**TRY IT:**
Every line from the one containing "Originally September 30, 2017;" through the last line below should be reproduced exactly; please include nothing else.

**SOURCE MATERIAL:**
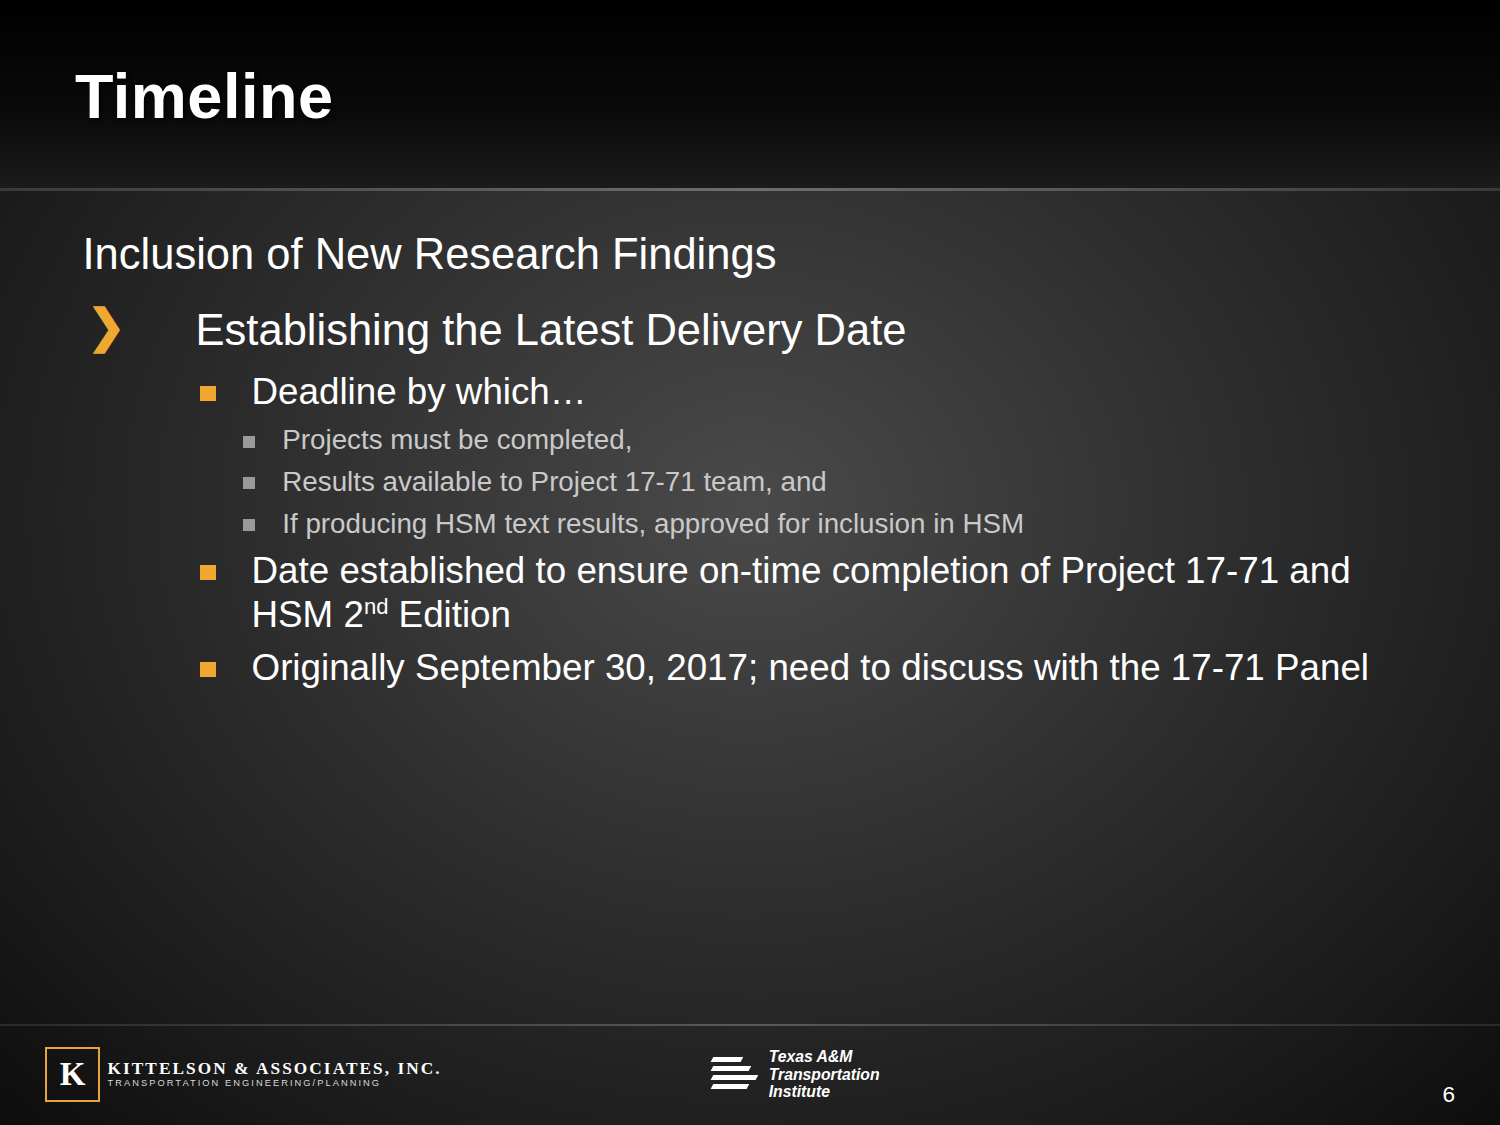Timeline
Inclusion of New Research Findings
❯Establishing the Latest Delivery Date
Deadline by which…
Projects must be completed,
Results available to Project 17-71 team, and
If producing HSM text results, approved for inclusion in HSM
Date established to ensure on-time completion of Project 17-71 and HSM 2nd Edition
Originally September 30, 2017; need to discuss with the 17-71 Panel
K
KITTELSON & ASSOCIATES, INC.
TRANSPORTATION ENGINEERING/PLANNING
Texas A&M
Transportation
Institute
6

**FINISHED EXERCISE:**
Originally September 30, 2017; need to discuss with the 17-71 Panel
K
KITTELSON & ASSOCIATES, INC.
TRANSPORTATION ENGINEERING/PLANNING
Texas A&M
Transportation
Institute
6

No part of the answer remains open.